Therefore, Strix Halo’s CCDs have more bandwidth at the die boundary than their desktop counterparts, but only in the write direction. It’s an advantage that’s likely to have minimal impact because reads often outnumber writes by a large margin.
Other CPU chiplet designs have more bandwidth at die boundaries, including the Compute Tile on Intel’s Meteor Lake and AMD’s own “GMI-Wide” configuration. GMI-Wide uses two links between the CCD and IO die to maximize cross-die bandwidth in lower core count server chips. Even though GMI-Wide doesn’t use advanced packaging, it has significantly more cross-die bandwidth than Strix Halo.
Add = adding a constant to an array, creating a read-modify-write pattern with an equal amount of reads and writes. NT Write = non-temporal writes. These bypass cache and in many CPUs trigger a special case that avoids read-for-ownership for cachelines that are entirely overwritten
In a loaded latency test with reads, a Strix Halo CCD can reach high bandwidth levels at lower latency than standard GMI-Narrow CCDs. Part of that is likely down to its high bandwidth LPDDR5X setup, which a single CCD can’t come close to saturating. But that advantage doesn’t come through until bandwidth loads pass 45-55 GB/s. Before that, LPDDR5X’s high baseline latency puts Strix Halo at a disadvantage. At very high bandwidth load, Intel Meteor Lake’s higher cross-die bandwidth keeps it ahead. AMD’s GMI-Wide setup shows what a bandwidth-focused cross-die link can do, providing excellent bandwidth at low latency.

————

▸ **Request**:
Decide whether each statement below agrees with the text on Strix Halo's cross-die bandwidth, answering yes or no and quoting the words of the text that settle it.
1. Strix Halo's CCDs have more die-boundary bandwidth than their desktop counterparts in both the read and write directions.
2. GMI-Wide uses two links between the CCD and IO die.
3. At very high bandwidth load, Strix Halo stays ahead of Intel Meteor Lake.

Dataset items
————

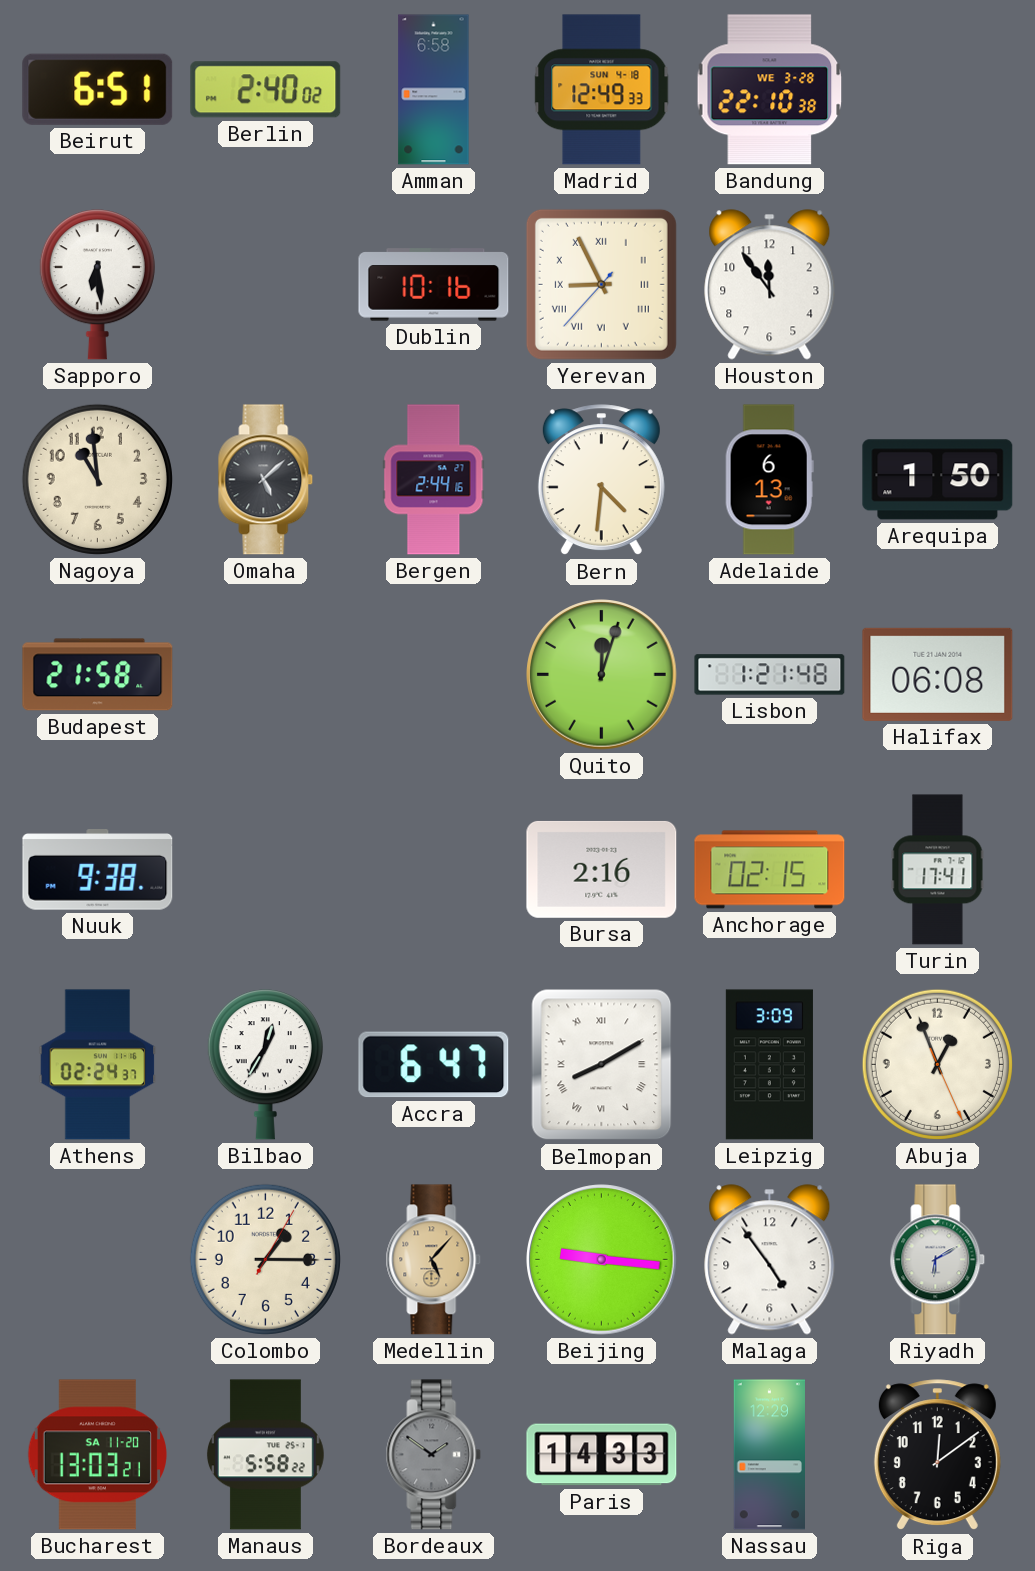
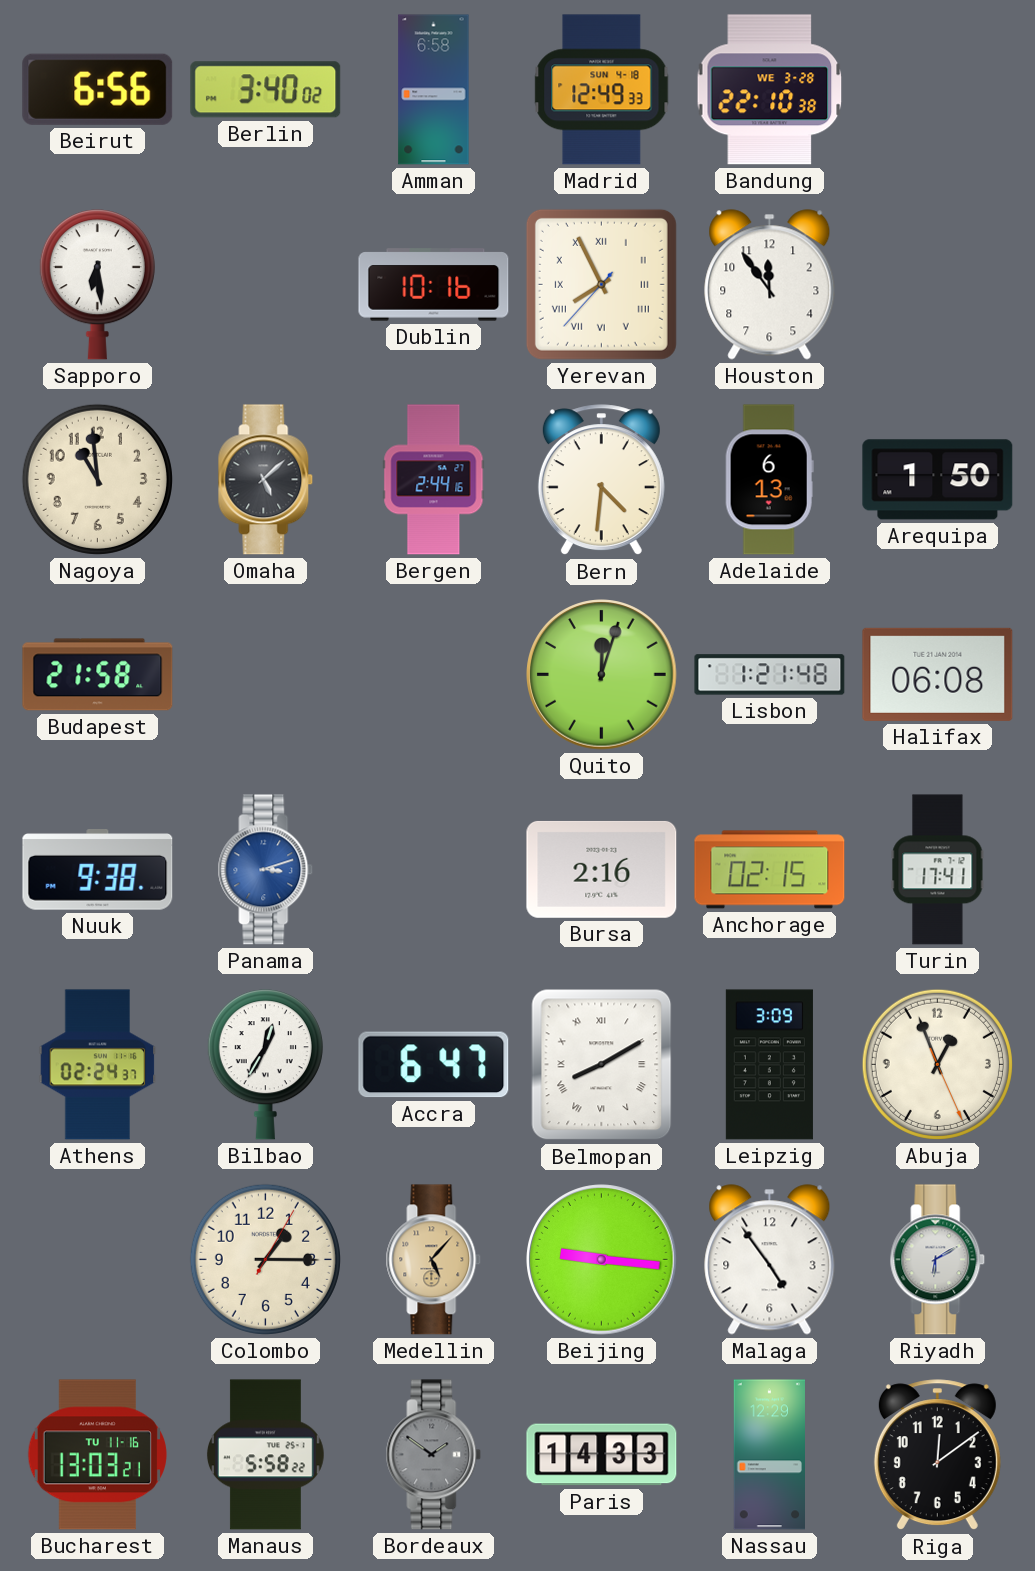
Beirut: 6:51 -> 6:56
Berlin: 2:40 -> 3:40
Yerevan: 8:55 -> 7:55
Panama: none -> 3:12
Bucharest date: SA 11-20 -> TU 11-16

————

▸ **Expected answer**:
1. No: "but only in the write direction."
2. Yes: "GMI-Wide uses two links between the CCD and IO die to maximize cross-die bandwidth in lower core count server chips."
3. No: "At very high bandwidth load, Intel Meteor Lake’s higher cross-die bandwidth keeps it ahead."